The crisis of the Ukraine junta can only grow in the coming weeks and months as austerity measures demanded by the International Monetary Fund and EU bite deep. For the first time, Ukraine faces a winter without fuel on easy credit from its Russian neighbor.
The Novorossians said all along that they just had to hold on until the Ukrainian offensive burst apart.
Washington and Kiev: ‘Blame Russia’
The White House and the corporate media have repeatedly claimed, without evidence, that President Vladimir Putin and Russian military intelligence are responsible for arming and directing the Novorossian armed struggle.
On Aug. 28, the New York Times and other major media uncritically reported a statement by Ukraine’s oligarch president, Petro Poroshenko, that Russian troops had invaded Ukraine. (It was not the first time the Kiev junta had made such a charge.)
Although the German TV news show “Tagesschau” reported the “invasion” claim was the result of a translation error, the cry was taken up by Washington — just in time for the NATO Summit in Newport, Wales. There, it was announced that NATO, the U.S.-dominated imperialist military alliance, would create a 10,000-strong “rapid deployment force” to “counter Russian aggression.”

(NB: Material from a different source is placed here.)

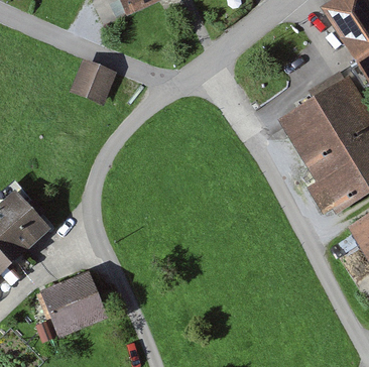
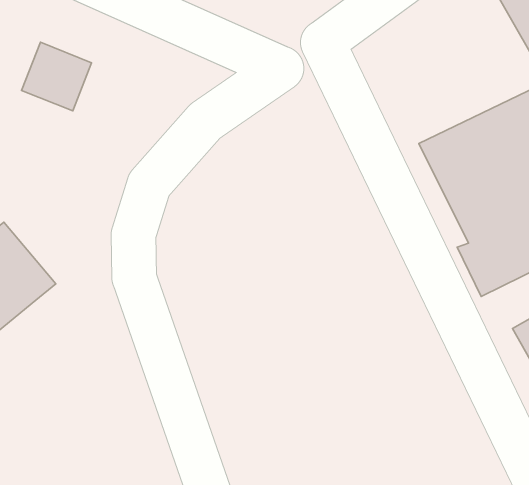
building: [76,62,119,104] -> [22,42,92,111]
building: [40,272,108,330] -> none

Russia is not a disinterested bystander, of course. Putin and Russia’s capitalist ruling class, along with the country’s population, are well aware of the danger of a pro-NATO, fascist-dominated Ukraine on Russia’s western border. They understand Washington’s strategy of NATO expansion to surround and break up the Russian Federation and make it a vassal of Wall Street. However, Moscow has employed a reserved diplomatic strategy, refusing to be baited into a military confrontation with Kiev.
Russia’s boldest move thus far was to authorize the delivery of a convoy of humanitarian aid to Novorossia after weeks of stonewalling by Kiev and the International Committee of the Red Cross. This vital aid was an important morale boost, especially in beleaguered Lugansk city — though far more is needed. Two more Russian aid convoys are reportedly in the works, and smaller, independent humanitarian convoys are being organized by anti-fascists in Italy and other European countries.

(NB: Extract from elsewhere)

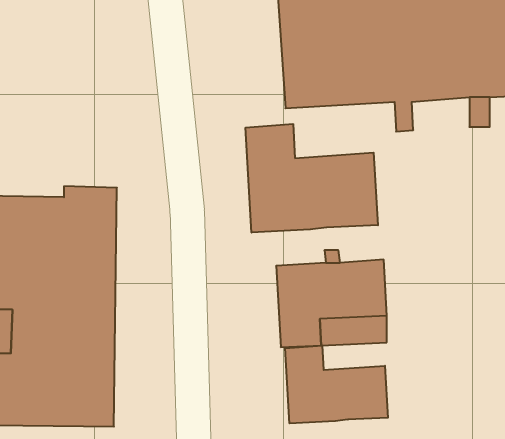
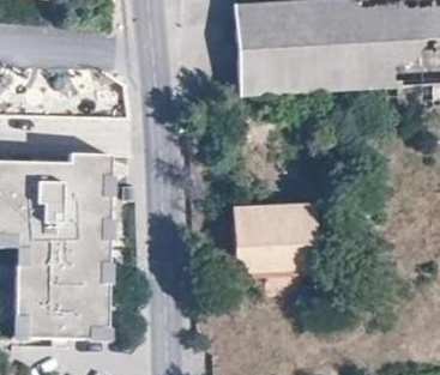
building: [246,124,378,233] -> none
building: [285,345,388,423] -> none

The collapse of Ukraine’s “Anti-Terrorist Operation” also gave Russia an opportunity to respond to the junta’s campaign of demonization. Putin addressed a short message to the Novorossian militias, asking them to create a “humanitarian corridor” to Russia for Ukrainian soldiers who wished to flee. This was an important act of solidarity with the women across Ukraine protesting against the military draft. It was also the first time official Moscow addressed Novorossia as an independent entity.
An anti-fascist people’s war
Donetsk and Lugansk make up the Donbass mining region, formerly part of southeastern Ukraine, bordering Russia. The region is overwhelmingly working class. For many years, it was the electoral base of the Communist Party of Ukraine and is steeped in the traditions of Soviet anti-fascism.
People in the Donbass republics voted overwhelmingly for independence from Ukraine in a referendum on May 11, rejecting the rule of the oligarchs, neoliberal pro-Western politicians and the neo-Nazis who seized power in an illegal coup in Kiev in February.
The strength of the Donbass People’s Republics and their militias isn’t primarily military, though this too has grown as the people’s forces have captured heavy weaponry from retreating Ukrainian troops.
Rather, it is the determination of the Donbass workers — women and men, young and old, of many nationalities — not to succumb to the fascist-imperialist domination their families fought against in World War II. Then, many lived under Nazi occupation aided by the Ukrainian fascist collaborator Stepan Bandera, whom many elites in Kiev today claim as their exemplar.
The development of this anti-fascist people’s war — full of contradictions like any great social upheaval — has led to a revival of discussion and interest in socialist ideas and the accomplishments of Soviet Ukraine and the Soviet Union. Coming just a generation after the collapse of the USSR, this is a development of great historic significance.